The Undergraduate Council last night approved its first slate of student group aid this semester but tabled two grants to religious student groups after one representative questioned the groups’ policies for selecting leaders.
The grant package awarded nearly $20,000 in cash and $2,000 in Harvard University Dining Services food vouchers to 53 organizations that applied in the first wave of funding this semester.
After minimal debate, the bill had nearly come to a vote when Jason L. Lurie ’05 warned the council that approval might jeopardize its tax-exempt status.
Lurie said that two groups receiving grants—the Harvard-Radcliffe Christian Fellowship and the Harvard Asian Baptist Student Koinonia—discriminate on the basis of religion and that supporting these organizations would violate the council’s constitution.

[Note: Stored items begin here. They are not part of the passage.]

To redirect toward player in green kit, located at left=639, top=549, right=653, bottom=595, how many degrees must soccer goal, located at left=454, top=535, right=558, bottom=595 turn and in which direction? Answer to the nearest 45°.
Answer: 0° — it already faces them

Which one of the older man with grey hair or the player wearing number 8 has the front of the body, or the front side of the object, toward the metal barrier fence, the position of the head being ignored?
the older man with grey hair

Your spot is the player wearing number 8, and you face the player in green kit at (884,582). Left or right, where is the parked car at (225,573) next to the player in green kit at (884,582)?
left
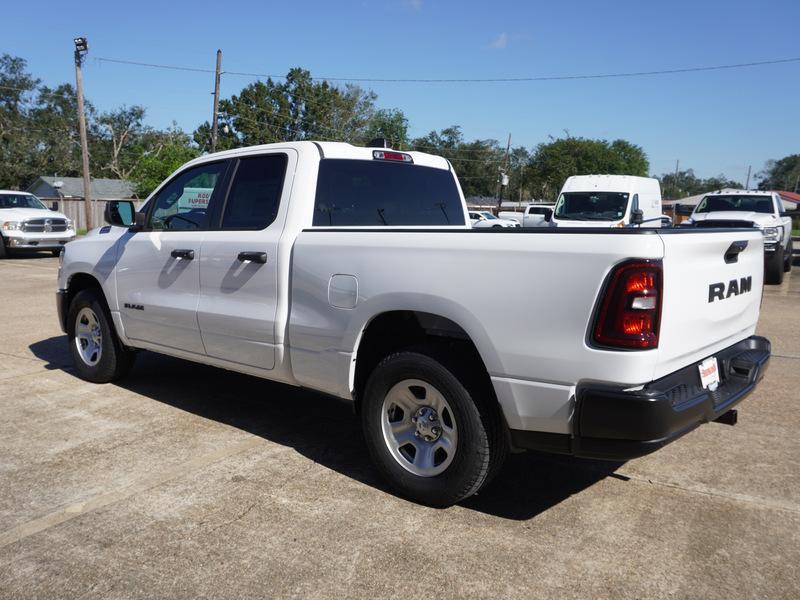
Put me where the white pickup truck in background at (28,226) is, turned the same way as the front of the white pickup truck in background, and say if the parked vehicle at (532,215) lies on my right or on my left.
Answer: on my left

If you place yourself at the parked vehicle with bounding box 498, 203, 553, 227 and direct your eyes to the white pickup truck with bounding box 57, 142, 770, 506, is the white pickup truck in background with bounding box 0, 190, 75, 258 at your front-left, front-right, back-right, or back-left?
front-right

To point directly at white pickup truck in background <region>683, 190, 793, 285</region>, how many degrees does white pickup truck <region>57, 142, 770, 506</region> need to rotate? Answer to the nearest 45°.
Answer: approximately 90° to its right

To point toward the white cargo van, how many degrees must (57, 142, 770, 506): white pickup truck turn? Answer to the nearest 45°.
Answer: approximately 45° to its right

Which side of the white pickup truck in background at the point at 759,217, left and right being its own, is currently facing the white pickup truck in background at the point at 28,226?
right

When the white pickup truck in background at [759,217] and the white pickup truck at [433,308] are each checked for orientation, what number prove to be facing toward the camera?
1

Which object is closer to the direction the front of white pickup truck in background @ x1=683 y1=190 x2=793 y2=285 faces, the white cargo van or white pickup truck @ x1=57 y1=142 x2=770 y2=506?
the white pickup truck

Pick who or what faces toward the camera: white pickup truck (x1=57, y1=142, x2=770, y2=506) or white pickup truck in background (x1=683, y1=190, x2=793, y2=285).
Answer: the white pickup truck in background

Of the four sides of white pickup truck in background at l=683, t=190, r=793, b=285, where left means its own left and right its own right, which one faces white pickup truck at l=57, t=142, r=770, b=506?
front

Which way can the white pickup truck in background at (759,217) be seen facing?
toward the camera

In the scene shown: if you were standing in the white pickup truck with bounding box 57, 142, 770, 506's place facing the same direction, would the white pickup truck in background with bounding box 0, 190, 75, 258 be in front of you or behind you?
in front

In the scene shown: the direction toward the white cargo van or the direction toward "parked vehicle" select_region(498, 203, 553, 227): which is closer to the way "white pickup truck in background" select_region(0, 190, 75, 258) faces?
the white cargo van

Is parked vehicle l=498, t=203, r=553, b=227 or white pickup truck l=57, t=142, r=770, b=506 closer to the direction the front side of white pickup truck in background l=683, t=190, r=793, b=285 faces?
the white pickup truck

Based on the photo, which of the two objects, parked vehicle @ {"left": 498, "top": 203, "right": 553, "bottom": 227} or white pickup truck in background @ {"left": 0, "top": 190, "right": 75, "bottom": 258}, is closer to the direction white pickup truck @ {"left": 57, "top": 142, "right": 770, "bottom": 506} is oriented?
the white pickup truck in background

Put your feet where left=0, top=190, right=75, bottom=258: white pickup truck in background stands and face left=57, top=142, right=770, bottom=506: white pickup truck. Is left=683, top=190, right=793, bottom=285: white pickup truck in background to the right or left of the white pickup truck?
left
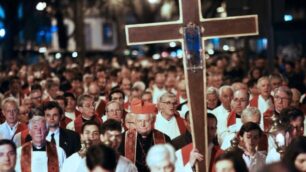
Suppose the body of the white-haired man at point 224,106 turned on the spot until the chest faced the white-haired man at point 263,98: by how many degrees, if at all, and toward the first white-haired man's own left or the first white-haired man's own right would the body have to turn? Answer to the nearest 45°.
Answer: approximately 90° to the first white-haired man's own left

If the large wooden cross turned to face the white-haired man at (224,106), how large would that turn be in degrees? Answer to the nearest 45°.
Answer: approximately 180°

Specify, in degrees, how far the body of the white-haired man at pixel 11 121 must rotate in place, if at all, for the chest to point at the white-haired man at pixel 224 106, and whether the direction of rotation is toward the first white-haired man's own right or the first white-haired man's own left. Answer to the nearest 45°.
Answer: approximately 90° to the first white-haired man's own left

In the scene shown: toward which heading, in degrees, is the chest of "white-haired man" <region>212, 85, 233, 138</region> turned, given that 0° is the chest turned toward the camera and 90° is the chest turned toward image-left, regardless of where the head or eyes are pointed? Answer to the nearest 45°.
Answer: approximately 315°

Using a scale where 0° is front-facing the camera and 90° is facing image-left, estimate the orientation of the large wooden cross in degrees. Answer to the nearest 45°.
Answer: approximately 0°

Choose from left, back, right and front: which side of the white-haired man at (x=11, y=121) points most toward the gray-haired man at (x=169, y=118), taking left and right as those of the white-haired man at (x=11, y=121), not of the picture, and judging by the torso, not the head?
left

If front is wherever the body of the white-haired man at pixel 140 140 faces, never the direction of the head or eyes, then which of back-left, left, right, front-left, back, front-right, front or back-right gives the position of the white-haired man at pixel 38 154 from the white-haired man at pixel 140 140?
right

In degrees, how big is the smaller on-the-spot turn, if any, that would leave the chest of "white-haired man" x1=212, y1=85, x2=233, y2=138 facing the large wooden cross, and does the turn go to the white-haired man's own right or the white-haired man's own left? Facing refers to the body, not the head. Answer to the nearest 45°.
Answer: approximately 45° to the white-haired man's own right
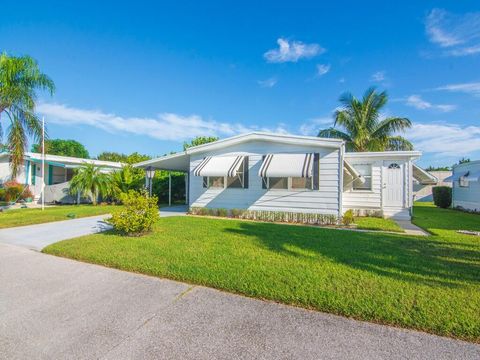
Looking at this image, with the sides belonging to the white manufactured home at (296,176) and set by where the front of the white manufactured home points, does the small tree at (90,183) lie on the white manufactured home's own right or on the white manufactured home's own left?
on the white manufactured home's own right

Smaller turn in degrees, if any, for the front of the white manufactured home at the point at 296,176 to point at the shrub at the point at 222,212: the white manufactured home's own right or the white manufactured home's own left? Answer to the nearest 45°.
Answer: approximately 90° to the white manufactured home's own right

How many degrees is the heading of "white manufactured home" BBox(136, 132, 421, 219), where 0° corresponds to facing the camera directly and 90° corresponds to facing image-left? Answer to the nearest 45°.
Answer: approximately 0°

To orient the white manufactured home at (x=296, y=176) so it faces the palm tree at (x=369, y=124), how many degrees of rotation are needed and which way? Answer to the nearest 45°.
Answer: approximately 135° to its left

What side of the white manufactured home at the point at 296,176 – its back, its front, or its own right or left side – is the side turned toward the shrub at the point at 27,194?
right

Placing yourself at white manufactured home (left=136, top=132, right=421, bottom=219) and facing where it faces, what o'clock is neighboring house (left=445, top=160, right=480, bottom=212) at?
The neighboring house is roughly at 8 o'clock from the white manufactured home.

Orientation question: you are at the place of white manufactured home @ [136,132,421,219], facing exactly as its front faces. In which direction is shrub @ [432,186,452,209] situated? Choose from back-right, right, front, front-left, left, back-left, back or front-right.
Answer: back-left

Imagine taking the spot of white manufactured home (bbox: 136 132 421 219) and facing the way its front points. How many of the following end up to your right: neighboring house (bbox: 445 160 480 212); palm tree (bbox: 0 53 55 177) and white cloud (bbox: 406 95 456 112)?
1

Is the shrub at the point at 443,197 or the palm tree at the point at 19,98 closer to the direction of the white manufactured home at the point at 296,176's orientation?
the palm tree

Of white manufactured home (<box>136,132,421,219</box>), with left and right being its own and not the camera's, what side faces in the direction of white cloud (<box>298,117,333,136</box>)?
back

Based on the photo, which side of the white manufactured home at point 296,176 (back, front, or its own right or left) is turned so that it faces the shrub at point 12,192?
right

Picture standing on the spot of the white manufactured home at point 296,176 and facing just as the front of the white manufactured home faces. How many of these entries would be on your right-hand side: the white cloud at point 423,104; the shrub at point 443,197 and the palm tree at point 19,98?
1
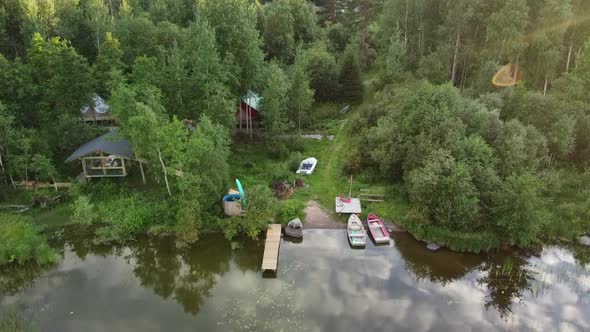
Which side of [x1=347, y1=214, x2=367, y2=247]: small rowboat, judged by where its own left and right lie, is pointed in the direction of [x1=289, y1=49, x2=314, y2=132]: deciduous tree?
front

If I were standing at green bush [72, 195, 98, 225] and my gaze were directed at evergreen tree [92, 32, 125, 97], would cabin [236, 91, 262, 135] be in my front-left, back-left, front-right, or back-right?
front-right

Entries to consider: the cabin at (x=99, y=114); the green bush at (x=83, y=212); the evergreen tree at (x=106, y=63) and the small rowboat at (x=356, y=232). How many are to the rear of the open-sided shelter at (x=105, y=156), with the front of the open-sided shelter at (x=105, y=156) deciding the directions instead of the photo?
2

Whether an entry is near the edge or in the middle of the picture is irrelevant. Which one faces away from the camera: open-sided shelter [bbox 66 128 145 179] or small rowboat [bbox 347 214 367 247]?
the small rowboat

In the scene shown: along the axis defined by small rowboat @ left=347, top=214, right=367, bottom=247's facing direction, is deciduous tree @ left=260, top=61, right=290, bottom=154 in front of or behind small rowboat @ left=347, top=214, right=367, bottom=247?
in front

According to excerpts from their constitutions that Lurie read at the meeting, members of both organizations have to subscribe to the groups’ faiths to be eligible for leadership positions.
“If we violate our charter, we’ll lose our tax-exempt status,” Lurie said. “It’s the law.”
The council ultimately decided to approve the grants package but set aside those two groups for consideration at a future meeting.
Membership in Christian Fellowship is open to all, said Deborah C. Morton ’03, a member of the group’s executive board.
But she added that Lurie’s claims raise complex questions about her group’s leadership policies.
“I don’t believe that a non-Christian could really lead the group,” she said. “The point of a religious organization is to be faithful to the religion.”
“It is kind of discriminating against religious organizations,” Morton said of Lurie’s claims.
During the meeting, council Treasurer Eric J. Powell ’04 said every student group that receives a grant from the council signs a pledge that the group does not discriminate on a number of bases, including religion.
Leaders of the Harvard Asian Baptist Student Koinonia could not be reached late last night.
In other activity on the grants bill, Rory S. Donald ’04 proposed an amendment to subtract $150 from the Harvard Friends of Scouting grant and divide the money equally between the cheerleading squad and Crimson Dance Team.
“Some of you will question my motives,” Donald told an amused council. “But they provide a really valuable service to the Harvard community.”